You may also like
Since the 2011 revolution in Egypt, the economy of the most populous Arab state has been in turmoil. The country depends heavily on tourism for foreign currency income, and a third of that was lost during 2011 alone. Additionally, many foreign investors pulled out of the market amid fears over the political uncertainty that showed no sign of resolution.
The economic woes of poor people were one of the main factors that drove people into the streets against Mohamed Morsi, the first freely elected president of Egypt, after less than a year in office. This put tremendous pressure on his successor, Abdel Fattah al-Sisi—the ex-defense minister who led a popularly backed coup that overthrew the president in 2013—to alleviate quickly some of the problems people were facing.
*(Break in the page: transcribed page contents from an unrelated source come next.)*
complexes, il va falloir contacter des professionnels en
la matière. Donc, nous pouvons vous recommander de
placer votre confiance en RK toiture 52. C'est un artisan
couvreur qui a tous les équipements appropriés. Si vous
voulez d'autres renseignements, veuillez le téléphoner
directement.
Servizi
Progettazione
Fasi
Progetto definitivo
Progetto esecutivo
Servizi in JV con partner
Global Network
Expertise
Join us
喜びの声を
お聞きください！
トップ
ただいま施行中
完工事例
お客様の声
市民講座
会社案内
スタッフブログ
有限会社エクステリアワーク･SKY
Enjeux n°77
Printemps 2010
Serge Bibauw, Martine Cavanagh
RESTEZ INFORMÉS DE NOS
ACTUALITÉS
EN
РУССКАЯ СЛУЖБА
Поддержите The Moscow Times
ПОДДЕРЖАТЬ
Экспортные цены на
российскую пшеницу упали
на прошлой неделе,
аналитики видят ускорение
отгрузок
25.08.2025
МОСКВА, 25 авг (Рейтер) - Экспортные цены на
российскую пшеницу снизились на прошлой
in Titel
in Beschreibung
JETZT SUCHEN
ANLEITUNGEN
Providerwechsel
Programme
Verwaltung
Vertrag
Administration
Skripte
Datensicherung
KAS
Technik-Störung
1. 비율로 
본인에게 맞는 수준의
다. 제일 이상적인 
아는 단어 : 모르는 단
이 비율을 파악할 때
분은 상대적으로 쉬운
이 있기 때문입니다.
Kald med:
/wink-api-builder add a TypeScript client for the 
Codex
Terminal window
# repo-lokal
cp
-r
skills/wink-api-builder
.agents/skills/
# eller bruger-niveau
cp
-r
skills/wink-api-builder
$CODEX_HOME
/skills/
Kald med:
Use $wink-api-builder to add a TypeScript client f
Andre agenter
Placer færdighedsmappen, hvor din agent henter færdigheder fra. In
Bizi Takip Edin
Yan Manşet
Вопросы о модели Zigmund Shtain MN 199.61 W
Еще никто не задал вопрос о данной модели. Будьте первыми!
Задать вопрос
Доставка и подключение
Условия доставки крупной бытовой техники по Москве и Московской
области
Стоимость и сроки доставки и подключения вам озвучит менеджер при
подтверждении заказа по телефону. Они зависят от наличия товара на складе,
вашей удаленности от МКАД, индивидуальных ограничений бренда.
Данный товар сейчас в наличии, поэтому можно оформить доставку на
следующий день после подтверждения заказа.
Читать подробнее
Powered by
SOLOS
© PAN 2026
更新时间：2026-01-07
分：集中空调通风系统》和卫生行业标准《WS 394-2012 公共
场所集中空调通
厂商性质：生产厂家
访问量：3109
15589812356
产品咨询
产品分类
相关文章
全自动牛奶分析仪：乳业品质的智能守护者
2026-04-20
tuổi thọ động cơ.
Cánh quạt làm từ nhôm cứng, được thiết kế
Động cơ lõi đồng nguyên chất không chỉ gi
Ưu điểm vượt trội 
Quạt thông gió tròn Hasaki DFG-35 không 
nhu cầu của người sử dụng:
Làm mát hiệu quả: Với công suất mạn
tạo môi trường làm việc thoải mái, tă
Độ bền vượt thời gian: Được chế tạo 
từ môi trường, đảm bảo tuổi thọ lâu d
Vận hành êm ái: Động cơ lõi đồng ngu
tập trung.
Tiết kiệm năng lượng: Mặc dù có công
Al-Sisi’s economic plans were never clear, thanks to contradictory statements that he often made in speeches, public appearances, and leaked recordings. Some of them were strongly in support of a free market, as when he suggested that people receiving, as well as placing, mobile phone calls should be made to pay, while others had a more socialist bent, as when he called for reversing the privatization begun during the Mubarak era.
During his campaign for the presidency, al-Sisi was often sharply criticized by opponents and activists for failing to present a presidential program with a clear economic plan. When asked about it on various TV appearances while running for office, he always avoided giving clear answers, which raised concerns.
Near the end of the presidential race, his campaign finally released a summary program online that suggested, as possible solutions, raising taxes and reallocating subsidies to serve those most in need, but without providing details of how he planned to achieve that.
However, the lack of a clear vision, and some statements made by al-Sisi—such as his suggestion that people should save money by walking or biking to work or university in order to save money for the country—sparked ridicule on social media because of the extremely limited solutions they offered. Other comments, such as those urging young people to adopt tough austerity measures “to help and build Egypt” frustrated younger people who were already suffering from high unemployment and a rapidly declining quality of life.
A year after the overthrow of Morsi, the only thing that was keeping Egypt’s economy afloat was the generous donations, totaling US $12 billion, by rich Gulf countries who supported the coup, but these donations eventually ceased. The governments in these countries demanded assurances from al-Sisi that, after becoming president, he would work to improve the economy, in return for their continuing support.
While running for the presidency, al-Sisi promised he would not raise food and fuel prices, promising to increase income and “make people wealthier” before cutting subsidies, but he reneged on this promise in a few months.
After winning the presidency, al-Sisi faced the challenge of trying to fulfill the demands of the millions of disenfranchised young people who have suffered since the 2011 revolution. When his cabinet tried to pass an annual budget with a 12 percent deficit, he refused to approve it; this led to a series of unpopular decisions aimed at bringing the budget under control.
These measures included removing some of the subsidies on fuel, which raised the price of gasoline and diesel by up to 78 percent. The government announced plans to increase fuel prices regularly over the next few years, with the intention of removing all fuel subsidies within five years.
Electricity and gas prices also increased sharply, and new sales taxes were introduced, on alcohol and cigarettes. The fuel hike sent ripples through the economy, affecting everything from food to transportation, causing the greatest strain on lower-income families. While the government promised to keep prices under control, it has been largely unable to do so.
Most economists argued that these measures were necessary to keep the national deficit to a minimum, but some condemned them as affecting poor people more than the rich.
In an ad hoc TV appearance, al-Sisi promised to donate half his wealth and half his salary to a fund to support Egypt. He then called on rich businessmen to do the same and asked Egyptians to tighten their belts and adopt austerity measures to decrease government spending.
Under pressure from the United Arab Emirates, which was concerned about how the Egyptian leadership would use the aid it receives from donors for sustainable economic growth, the government turned to Western consultants to try to create an economic plan that would stave off the damage done since 2011.
These experts suggested that the country needs at least US $60 billion in investment if it is to reach a healthy 5 percent growth in GDP by 2018 and another US $60 billion to bolster foreign-currency reserves, which had dwindled to nearly half what was maintained before the 2011 revolution.
Several economists say the unpopular decision to remove some of the subsidies was one of the recommendations of the consultants. The Egypt government hopes this will help restart talks with the International Monetary Fund (IMF), which stalled earlier, during Morsi’s presidency.
This could increase investor confidence, after years of political turmoil and uncertain economic strategies following the removal of Mubarak. Egyptian billionaire businessman Samih Sawaris said, however, that he would not invest in his country at this time, citing political oppression, the failure of the government to make bold economic decisions, and a legal system that does not protect investors.